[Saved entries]
>>>

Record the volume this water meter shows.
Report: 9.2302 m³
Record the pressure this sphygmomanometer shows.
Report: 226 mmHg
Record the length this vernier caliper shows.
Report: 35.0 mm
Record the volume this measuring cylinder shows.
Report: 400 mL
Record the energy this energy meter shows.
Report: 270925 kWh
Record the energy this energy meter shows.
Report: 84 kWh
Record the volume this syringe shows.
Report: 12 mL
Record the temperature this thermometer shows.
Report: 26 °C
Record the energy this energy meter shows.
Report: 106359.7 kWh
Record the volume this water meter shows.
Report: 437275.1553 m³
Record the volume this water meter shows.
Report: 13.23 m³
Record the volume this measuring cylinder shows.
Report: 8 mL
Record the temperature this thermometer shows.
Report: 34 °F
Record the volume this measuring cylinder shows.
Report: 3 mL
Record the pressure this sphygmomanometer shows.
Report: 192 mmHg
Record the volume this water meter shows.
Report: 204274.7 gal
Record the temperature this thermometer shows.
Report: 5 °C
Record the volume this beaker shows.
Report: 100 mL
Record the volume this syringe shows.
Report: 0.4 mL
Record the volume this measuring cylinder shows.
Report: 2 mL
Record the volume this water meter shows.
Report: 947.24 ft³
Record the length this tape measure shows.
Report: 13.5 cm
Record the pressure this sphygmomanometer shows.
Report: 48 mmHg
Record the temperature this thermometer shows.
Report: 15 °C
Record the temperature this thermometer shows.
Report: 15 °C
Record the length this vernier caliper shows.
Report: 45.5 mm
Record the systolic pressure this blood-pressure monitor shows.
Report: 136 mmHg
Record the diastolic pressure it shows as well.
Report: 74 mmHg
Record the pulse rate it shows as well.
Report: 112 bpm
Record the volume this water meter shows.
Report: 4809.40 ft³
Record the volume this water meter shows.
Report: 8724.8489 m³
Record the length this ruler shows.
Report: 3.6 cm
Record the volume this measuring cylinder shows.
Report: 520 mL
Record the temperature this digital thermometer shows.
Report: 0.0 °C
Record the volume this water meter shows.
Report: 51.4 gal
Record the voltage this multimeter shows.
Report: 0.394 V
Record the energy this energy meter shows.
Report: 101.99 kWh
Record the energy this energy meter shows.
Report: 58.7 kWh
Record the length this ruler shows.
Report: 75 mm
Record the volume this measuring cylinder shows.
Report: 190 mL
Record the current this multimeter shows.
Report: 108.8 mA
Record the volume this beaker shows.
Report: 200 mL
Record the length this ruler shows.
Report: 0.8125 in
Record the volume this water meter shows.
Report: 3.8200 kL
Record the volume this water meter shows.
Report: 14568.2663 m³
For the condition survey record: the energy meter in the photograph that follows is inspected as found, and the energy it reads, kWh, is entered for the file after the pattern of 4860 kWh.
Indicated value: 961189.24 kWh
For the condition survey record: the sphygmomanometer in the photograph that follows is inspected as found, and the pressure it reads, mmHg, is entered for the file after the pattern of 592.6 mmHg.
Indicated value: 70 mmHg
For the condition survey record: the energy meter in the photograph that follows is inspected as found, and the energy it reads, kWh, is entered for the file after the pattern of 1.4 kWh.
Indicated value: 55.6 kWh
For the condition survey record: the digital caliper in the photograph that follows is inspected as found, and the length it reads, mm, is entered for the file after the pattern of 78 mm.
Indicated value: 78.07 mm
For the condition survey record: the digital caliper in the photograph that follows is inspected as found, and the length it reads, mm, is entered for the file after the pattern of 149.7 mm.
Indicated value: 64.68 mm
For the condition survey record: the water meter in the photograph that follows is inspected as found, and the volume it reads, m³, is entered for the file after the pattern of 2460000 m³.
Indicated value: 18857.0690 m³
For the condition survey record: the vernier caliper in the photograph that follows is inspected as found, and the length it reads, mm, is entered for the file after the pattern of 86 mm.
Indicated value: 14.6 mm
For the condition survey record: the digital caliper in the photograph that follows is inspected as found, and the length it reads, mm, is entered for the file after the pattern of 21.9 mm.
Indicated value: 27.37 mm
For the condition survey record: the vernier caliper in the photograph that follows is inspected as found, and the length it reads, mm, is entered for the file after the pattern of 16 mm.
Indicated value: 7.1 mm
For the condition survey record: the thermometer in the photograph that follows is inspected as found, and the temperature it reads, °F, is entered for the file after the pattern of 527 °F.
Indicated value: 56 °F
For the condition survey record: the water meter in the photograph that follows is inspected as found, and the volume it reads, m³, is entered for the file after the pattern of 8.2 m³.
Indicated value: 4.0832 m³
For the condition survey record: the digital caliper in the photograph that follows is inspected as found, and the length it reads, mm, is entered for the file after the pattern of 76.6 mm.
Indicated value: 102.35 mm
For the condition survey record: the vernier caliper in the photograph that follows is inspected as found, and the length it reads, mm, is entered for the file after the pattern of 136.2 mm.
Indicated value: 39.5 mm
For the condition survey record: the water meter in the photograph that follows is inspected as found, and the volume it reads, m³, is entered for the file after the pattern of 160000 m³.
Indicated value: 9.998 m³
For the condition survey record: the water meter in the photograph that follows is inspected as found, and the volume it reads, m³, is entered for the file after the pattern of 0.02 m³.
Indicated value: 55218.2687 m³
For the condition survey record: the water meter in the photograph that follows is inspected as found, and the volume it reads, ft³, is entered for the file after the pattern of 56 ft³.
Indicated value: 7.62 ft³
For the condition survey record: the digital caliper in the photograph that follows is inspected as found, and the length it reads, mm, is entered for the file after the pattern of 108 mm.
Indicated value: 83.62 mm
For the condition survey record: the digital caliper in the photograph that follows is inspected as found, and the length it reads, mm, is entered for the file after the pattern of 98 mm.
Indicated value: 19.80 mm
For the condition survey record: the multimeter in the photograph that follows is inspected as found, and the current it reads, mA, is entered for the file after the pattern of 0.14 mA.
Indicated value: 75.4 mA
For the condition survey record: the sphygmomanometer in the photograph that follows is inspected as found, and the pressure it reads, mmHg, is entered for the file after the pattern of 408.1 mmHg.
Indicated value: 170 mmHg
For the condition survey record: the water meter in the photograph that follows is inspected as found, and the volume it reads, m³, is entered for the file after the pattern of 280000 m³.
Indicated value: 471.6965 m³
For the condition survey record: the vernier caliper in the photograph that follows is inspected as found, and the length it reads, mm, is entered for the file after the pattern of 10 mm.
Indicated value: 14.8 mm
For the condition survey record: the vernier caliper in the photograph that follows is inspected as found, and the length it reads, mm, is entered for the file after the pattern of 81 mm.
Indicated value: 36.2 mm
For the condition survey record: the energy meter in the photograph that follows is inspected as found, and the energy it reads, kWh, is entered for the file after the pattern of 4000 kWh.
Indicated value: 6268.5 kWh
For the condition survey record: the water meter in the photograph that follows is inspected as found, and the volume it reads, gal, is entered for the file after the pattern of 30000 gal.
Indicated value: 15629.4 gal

<<<

WHAT YOU WILL DO:
Pull out every line in the items above that contains the word "vernier", copying each line in full.

EXERCISE RESPONSE:
Record the length this vernier caliper shows.
Record the length this vernier caliper shows.
For the condition survey record: the vernier caliper in the photograph that follows is inspected as found, and the length it reads, mm, is entered for the file after the pattern of 86 mm.
For the condition survey record: the vernier caliper in the photograph that follows is inspected as found, and the length it reads, mm, is entered for the file after the pattern of 16 mm.
For the condition survey record: the vernier caliper in the photograph that follows is inspected as found, and the length it reads, mm, is entered for the file after the pattern of 136.2 mm.
For the condition survey record: the vernier caliper in the photograph that follows is inspected as found, and the length it reads, mm, is entered for the file after the pattern of 10 mm.
For the condition survey record: the vernier caliper in the photograph that follows is inspected as found, and the length it reads, mm, is entered for the file after the pattern of 81 mm.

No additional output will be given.